- Develop a hypothesis on which pot you believe will contain the highest biodiversity.
Hypothesis = If one pot has direct exposure to sunlight it will have the highest level of growth and production.
- Based on the results of your experiment, would you reject or accept the hypothesis that you produced in question 1? Explain how you determined this.

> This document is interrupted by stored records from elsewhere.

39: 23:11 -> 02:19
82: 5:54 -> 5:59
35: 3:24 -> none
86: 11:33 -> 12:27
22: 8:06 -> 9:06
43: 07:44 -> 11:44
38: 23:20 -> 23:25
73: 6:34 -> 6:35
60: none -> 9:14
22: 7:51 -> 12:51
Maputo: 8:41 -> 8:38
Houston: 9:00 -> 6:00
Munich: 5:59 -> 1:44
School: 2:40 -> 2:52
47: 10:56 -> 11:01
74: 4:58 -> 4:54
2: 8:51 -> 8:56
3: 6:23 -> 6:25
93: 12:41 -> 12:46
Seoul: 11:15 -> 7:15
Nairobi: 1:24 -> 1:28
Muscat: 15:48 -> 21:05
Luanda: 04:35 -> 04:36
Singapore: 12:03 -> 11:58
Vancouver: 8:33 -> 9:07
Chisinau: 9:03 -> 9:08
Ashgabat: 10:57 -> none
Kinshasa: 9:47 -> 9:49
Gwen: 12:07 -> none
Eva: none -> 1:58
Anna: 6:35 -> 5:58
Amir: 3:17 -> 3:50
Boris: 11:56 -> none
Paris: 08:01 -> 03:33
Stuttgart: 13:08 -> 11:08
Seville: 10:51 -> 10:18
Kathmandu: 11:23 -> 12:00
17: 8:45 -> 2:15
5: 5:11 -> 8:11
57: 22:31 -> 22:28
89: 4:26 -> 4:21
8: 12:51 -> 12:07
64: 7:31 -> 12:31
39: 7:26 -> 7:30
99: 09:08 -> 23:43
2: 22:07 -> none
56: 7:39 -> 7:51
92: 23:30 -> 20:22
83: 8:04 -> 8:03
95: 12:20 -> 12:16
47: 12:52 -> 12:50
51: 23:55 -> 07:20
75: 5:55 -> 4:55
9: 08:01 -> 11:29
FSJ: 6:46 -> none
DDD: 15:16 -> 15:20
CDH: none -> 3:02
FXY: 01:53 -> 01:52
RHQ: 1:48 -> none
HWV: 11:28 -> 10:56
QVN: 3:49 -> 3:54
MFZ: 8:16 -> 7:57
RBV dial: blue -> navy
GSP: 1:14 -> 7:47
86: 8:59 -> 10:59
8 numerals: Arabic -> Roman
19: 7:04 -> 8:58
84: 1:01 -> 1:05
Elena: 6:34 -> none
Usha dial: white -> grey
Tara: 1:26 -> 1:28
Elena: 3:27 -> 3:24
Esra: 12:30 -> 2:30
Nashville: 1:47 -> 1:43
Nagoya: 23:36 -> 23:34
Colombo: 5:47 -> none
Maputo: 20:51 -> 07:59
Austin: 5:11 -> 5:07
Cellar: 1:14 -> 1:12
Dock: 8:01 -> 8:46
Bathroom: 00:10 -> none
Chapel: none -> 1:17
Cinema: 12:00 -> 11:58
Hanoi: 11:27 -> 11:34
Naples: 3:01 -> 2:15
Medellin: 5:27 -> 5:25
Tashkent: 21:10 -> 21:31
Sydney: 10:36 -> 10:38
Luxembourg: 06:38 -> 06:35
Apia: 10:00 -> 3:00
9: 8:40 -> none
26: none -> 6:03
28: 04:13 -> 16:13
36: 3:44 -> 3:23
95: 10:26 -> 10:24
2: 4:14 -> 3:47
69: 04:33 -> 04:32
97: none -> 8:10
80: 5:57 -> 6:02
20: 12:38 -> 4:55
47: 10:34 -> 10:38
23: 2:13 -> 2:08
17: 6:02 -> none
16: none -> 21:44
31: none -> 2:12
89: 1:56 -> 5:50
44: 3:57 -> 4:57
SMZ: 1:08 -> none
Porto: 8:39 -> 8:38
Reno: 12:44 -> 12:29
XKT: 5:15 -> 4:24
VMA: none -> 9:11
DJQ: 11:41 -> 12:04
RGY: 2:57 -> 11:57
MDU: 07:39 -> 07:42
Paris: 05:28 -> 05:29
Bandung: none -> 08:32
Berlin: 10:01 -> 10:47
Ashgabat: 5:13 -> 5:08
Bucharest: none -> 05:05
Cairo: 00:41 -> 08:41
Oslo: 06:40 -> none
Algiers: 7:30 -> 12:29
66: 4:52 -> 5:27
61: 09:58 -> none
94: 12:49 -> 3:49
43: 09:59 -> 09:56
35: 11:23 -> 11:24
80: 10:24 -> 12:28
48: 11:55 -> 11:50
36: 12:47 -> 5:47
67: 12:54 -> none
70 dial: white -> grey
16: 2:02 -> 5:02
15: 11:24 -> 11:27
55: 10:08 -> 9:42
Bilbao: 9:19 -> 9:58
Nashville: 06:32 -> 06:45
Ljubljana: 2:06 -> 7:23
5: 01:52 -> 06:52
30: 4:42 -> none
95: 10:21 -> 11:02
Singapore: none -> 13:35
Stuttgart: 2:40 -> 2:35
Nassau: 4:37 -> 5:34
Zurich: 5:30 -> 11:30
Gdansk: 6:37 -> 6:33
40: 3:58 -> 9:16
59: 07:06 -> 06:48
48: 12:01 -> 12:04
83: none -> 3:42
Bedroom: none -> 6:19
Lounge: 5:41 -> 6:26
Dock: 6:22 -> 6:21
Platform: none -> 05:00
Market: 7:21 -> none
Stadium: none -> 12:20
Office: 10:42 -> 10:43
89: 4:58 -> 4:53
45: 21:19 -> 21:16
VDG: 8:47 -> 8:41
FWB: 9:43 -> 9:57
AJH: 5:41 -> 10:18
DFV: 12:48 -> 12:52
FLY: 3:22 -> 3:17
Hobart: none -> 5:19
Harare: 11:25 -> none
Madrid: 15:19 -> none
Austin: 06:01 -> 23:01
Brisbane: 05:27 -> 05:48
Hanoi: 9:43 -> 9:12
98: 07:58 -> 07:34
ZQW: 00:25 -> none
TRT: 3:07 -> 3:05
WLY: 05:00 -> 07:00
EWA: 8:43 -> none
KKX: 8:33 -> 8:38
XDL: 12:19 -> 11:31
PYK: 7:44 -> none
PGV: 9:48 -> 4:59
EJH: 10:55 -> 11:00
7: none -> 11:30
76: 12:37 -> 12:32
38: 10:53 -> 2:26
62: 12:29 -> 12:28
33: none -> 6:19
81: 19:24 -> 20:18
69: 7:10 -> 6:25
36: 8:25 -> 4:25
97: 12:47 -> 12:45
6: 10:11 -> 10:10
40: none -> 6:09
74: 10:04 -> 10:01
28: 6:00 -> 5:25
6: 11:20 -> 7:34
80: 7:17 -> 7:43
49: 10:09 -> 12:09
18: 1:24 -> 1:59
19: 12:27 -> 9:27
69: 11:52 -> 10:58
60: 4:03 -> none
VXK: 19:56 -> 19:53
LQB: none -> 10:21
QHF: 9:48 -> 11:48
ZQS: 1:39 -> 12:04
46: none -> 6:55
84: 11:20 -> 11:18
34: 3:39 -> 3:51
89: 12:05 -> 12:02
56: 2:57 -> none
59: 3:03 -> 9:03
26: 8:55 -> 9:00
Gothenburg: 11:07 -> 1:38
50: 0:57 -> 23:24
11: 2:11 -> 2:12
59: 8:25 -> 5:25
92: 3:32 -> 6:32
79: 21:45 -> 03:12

Accept/Reject = I would accept the hypothesis based solely on that the direct sunlight provided the growth need. The plant with direct sunlight is full in the pot and vibrant. The plant away from direct sunlight looks as though it is struggling. The plant is leaning into the sunlight which shows it really does need sunlight to survive.
- If each pot was a sample you found in a group of wildflowers, would you determine based on the diversity of flowers that the ecosystem is healthy? Why or why not.
Answer = I would say that each sample would have results of a healthy ecosystem based on the diversity in each sample. Each plant has samples of all five seeded plants planted and yielded results in two weeks.Both specimens have results. I would say the ecosystem sample that was not in direct sunlight did not show signs of a healthier ecosystem. I believe that the temperature and light changes could have played a part in the results. Looking at the photo shows the struggle as it leans for the sunlight. The other sample the on the window sill is very full and vibrant.
- How does biodiversity contribute to the overall health of an ecosystem? Provide specific examples and utilize at least one scholarly resource to back your answer.
Biodiversity is an important feature to maintain a healthy, survivable ecosystem. As demonstrated in the lab, the ecosystem consists of different populations at different levels of the food chain (Kangas, 2004). These populations support each other, and each at every level; play a specific role necessary for the health of the ecosystem. Lichens, break down organic material and as a byproduct produce nutrient rich soil. The nutrients are then used by plants (flowers and trees) to grow and produce food for consumers. In addition, bees help plants grow, as they are primary pollinators. Assume an ecosystem in which only one species at each level exist. This would be a very fragile ecosystem. If a toxin were introduced into the soil that eliminated the lichens in this ecosystem, the entire system would collapse. The soil would no longer be nutrient rich, reducing the plants and thus reducing the amount of available energy for higher levels of the ecosystem. If however, there were different species of lichens that each were affected differently by the toxins, then some lichen populations may survive, continuing the important role lichens play in the ecosystem (Singer, 2006).
Bees can be used as another example. While there are many pollinators, bees are the primary source of pollination. We are currently experiencing a global bee colony reduction due to climate change and overuse of pesticides. These changes to the environment affect most bee species. Ecologists are worried about the implications of bee population reduction. This may seriously affect the amount of available plants for human consumption. If however, there were more biodiversity (e.g. a different species of pollinator) this may not be as serious as a problem. The changes affecting the bees might not affect the other species of pollinator thereby mitigating the loss of bee colonies. Sadly, this is not the case. There is no other species that could make up for the loss of bees making this a serious problem we must work towards correcting.
Biodiversity presents the ecological system with back-up measures to replace those that fail for whatever reason. If one measure disappears, another can take it’s place and the system can adjust, and eventually continue as before. The survivability of the ecosystem is directly related to the amount of the biodiversity present (Turk and Bensel, 2011).
References
Kangas, P. (Ed.). (2004). Ecological engineering: principles and practice. CRC Press.
Singer, A. C. (2006). The chemical ecology of pollutant biodegradation: bioremediation and phytoremediation from mechanistic and ecological perspectives. In Phytoremediation rhizoremediation (pp. 5-21). Springer Netherlands.
Turk, J., & Bensel, T. (2011). Contemporary environmental issues: San Diego, CA: Bridgepoint Education, Inc.